Opere di Markus Schinwald
In italiano, da leggere un bell’articolo di Laura Lombardi su Antinomie che ha stoffa per scrivere.
Queste sono le mascherINE di DAMSELFRAU che parlano con fili e tessuti di un affascinante nuovo folklore.
E poi c’è questo progetto che si chiama Xylinym Mask, ai miei occhi strepitoso, è realizzato da Elizabeth Bridges and Garrett Benisch (Sum Studio | Brooklyn), bio-designers che riflettono sulla ricerca di materiali per una mascherina sostenibile creata in cellulosa batterica. Dimostrando quanto siano accessibili questi materiali, hanno deciso di coltivare la loro maschera in cellulosa batterica nella loro cucina, in quarantena, ipotizzando questo come modello sostitutivo ai materiali tecnici per filtrare le particelle patogene del virus(e poco ecologici), come il TNT e simili tecnologici, che hanno bisogno di tempo per essere prodotti e con strutture produttive costose e complesse.
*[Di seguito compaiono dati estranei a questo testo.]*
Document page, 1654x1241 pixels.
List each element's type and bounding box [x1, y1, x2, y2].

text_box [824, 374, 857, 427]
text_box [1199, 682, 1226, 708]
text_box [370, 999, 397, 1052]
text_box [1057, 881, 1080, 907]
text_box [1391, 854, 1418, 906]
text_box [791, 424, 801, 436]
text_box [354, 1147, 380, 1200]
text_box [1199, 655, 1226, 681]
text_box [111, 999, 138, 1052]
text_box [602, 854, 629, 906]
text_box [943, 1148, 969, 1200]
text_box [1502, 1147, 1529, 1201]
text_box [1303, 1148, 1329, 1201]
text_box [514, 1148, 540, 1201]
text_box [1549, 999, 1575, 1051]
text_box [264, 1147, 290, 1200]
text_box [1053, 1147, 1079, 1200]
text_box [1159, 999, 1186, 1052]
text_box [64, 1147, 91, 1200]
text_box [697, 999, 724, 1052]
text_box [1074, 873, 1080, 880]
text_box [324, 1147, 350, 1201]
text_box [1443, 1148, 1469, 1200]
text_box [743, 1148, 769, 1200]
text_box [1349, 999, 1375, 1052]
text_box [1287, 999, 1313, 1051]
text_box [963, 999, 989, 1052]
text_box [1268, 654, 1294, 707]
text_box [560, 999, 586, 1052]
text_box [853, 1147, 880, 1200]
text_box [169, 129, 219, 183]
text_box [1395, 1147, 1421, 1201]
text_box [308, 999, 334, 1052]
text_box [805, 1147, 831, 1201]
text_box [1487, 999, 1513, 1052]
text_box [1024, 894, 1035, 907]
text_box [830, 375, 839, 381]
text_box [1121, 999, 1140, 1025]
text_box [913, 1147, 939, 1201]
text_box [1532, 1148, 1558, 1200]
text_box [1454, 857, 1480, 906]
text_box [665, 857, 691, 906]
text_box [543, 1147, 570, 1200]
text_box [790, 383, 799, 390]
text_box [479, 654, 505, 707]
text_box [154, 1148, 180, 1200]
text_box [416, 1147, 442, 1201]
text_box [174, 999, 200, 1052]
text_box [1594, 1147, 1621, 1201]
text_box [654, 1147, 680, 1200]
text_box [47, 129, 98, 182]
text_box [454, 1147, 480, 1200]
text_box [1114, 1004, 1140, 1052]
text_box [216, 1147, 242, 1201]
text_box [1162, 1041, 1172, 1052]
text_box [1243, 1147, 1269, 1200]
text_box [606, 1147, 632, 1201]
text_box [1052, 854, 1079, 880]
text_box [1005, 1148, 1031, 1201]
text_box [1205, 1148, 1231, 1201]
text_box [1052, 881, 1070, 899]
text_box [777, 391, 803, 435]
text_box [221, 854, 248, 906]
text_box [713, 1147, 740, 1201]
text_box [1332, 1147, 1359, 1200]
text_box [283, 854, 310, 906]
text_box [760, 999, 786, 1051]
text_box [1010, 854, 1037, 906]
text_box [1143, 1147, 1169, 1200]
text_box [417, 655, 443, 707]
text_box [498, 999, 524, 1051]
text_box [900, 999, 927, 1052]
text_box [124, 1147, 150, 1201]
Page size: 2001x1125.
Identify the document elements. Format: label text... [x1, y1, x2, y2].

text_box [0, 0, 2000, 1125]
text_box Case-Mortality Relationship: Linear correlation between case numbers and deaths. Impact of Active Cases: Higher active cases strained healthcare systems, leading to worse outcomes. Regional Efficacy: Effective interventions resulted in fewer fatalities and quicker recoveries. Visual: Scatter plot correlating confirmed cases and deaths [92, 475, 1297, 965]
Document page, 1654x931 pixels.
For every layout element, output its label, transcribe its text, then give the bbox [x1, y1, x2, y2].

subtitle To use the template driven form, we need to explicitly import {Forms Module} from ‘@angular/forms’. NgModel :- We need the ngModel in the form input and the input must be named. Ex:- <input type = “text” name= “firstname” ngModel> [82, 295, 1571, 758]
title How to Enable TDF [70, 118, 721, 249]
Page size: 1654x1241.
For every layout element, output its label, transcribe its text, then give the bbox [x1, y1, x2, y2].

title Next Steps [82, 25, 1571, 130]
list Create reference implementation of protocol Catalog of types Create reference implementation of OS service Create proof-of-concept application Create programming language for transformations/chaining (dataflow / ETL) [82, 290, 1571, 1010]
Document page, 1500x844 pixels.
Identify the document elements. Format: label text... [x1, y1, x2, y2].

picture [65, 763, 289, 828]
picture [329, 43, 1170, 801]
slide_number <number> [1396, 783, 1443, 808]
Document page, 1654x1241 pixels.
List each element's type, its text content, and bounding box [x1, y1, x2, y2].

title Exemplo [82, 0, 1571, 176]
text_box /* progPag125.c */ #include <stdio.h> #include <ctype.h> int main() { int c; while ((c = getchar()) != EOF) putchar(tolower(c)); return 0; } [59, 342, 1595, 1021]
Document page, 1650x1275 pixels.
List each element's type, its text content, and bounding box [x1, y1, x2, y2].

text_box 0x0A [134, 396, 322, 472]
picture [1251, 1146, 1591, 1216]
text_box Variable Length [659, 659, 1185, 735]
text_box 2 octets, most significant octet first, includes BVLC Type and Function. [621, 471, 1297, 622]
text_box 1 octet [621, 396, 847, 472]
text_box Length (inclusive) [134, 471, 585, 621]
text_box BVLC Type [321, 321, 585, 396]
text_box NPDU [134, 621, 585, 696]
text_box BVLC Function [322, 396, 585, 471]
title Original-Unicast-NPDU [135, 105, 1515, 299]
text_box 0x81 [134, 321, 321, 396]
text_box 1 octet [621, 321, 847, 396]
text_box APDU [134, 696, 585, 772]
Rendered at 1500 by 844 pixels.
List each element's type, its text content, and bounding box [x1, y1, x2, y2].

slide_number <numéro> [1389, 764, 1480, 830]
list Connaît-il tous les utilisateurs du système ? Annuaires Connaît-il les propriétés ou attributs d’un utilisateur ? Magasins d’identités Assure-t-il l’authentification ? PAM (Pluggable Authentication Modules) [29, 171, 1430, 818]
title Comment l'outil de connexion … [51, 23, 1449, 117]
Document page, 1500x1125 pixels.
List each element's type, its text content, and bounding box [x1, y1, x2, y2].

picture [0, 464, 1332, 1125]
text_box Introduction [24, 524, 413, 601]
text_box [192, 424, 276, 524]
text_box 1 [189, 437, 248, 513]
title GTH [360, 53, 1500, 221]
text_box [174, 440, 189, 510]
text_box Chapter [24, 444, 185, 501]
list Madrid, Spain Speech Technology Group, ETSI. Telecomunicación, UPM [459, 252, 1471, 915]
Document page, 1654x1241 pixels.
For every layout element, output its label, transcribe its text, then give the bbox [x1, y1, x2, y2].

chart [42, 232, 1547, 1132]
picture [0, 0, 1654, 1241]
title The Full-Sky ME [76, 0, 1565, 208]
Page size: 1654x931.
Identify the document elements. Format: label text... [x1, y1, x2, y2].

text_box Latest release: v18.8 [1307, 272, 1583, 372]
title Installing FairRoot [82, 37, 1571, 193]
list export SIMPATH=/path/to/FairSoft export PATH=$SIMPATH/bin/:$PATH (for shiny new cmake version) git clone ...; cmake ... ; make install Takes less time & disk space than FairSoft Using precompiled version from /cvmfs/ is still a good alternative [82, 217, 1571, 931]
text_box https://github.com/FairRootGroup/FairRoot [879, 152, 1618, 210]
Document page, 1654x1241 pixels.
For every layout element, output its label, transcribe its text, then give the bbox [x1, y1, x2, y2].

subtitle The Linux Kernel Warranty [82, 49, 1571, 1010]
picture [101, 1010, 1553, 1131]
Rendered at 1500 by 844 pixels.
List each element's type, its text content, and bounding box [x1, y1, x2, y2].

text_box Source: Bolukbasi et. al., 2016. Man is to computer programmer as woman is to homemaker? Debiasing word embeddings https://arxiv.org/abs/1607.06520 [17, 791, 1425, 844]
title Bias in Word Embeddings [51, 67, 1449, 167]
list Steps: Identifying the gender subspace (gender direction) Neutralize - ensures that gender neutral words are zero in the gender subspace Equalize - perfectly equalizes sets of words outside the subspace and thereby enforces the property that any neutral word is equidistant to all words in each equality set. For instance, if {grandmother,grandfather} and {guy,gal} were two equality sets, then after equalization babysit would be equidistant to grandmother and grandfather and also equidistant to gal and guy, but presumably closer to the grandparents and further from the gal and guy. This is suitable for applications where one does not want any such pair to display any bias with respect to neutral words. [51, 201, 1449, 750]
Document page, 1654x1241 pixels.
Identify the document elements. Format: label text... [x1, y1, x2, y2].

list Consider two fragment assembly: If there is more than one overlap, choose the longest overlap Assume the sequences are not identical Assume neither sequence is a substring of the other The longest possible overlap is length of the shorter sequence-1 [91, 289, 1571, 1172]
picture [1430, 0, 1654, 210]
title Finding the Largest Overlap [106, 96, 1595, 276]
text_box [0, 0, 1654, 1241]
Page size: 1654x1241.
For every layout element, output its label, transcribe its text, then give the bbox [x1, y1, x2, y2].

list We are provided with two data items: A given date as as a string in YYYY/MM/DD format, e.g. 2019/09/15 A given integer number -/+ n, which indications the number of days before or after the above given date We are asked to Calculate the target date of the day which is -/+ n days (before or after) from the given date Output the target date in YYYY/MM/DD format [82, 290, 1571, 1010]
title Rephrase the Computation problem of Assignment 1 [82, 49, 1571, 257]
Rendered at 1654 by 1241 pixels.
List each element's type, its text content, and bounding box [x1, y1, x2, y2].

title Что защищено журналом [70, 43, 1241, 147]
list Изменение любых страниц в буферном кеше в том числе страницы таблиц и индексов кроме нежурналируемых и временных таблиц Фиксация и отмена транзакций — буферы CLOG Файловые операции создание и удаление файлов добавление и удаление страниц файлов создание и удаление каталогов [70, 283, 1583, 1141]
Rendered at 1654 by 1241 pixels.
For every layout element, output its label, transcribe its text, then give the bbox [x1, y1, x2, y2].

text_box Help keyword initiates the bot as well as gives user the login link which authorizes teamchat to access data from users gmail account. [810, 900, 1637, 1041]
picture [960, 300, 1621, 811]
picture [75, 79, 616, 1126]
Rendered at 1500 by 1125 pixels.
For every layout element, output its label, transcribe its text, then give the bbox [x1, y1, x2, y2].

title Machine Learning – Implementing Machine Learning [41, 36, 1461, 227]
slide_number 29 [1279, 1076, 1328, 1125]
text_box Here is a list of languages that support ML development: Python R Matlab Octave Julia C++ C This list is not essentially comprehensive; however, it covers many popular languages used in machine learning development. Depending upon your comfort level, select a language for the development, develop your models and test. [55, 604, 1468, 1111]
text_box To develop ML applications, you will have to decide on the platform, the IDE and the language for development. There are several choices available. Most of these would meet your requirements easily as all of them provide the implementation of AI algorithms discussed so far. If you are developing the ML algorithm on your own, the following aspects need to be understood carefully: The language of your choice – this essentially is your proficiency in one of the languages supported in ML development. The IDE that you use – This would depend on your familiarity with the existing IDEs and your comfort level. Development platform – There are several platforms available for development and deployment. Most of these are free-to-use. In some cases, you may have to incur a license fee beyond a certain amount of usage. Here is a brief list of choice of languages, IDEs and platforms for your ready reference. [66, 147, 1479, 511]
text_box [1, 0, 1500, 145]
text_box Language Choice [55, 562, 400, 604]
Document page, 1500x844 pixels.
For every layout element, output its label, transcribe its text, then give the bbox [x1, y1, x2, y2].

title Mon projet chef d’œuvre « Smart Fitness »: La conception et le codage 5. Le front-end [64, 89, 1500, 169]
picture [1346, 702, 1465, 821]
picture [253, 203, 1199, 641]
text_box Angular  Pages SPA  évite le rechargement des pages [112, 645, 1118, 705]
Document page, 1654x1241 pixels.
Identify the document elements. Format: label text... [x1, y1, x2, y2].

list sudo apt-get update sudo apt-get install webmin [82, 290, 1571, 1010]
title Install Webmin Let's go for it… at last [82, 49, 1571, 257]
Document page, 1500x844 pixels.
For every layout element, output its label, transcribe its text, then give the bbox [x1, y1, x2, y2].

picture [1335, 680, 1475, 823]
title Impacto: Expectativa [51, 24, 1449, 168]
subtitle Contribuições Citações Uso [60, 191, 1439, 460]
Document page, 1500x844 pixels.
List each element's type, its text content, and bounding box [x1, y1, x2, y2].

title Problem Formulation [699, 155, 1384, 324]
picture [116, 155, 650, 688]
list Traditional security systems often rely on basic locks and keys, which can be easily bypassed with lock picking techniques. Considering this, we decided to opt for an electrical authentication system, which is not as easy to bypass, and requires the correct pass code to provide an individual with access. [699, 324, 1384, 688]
Infatti la cellulosa batterica è creata da un batterio comune, chiamato xilinum acetobacter, sulla superficie di un liquido in cui abitano. Il batterio e il suo prodotto in cellulosa possono essere coltivati con poca acqua, tè, zucchero ed è sufficiente un piccolo campione per nutrire e far fiorire la sostanza. Man mano che i batteri si moltiplicano, formano le fibre di cellulosa in un’unica membrana che può essere raccolta ed essiccata come materiale lavorabile. Sebbene traslucide e lisce per l’occhio umano, le immagini microscopiche mostrano la fitta trama di fibre di cellulosa che compongono questa incredibile maglia.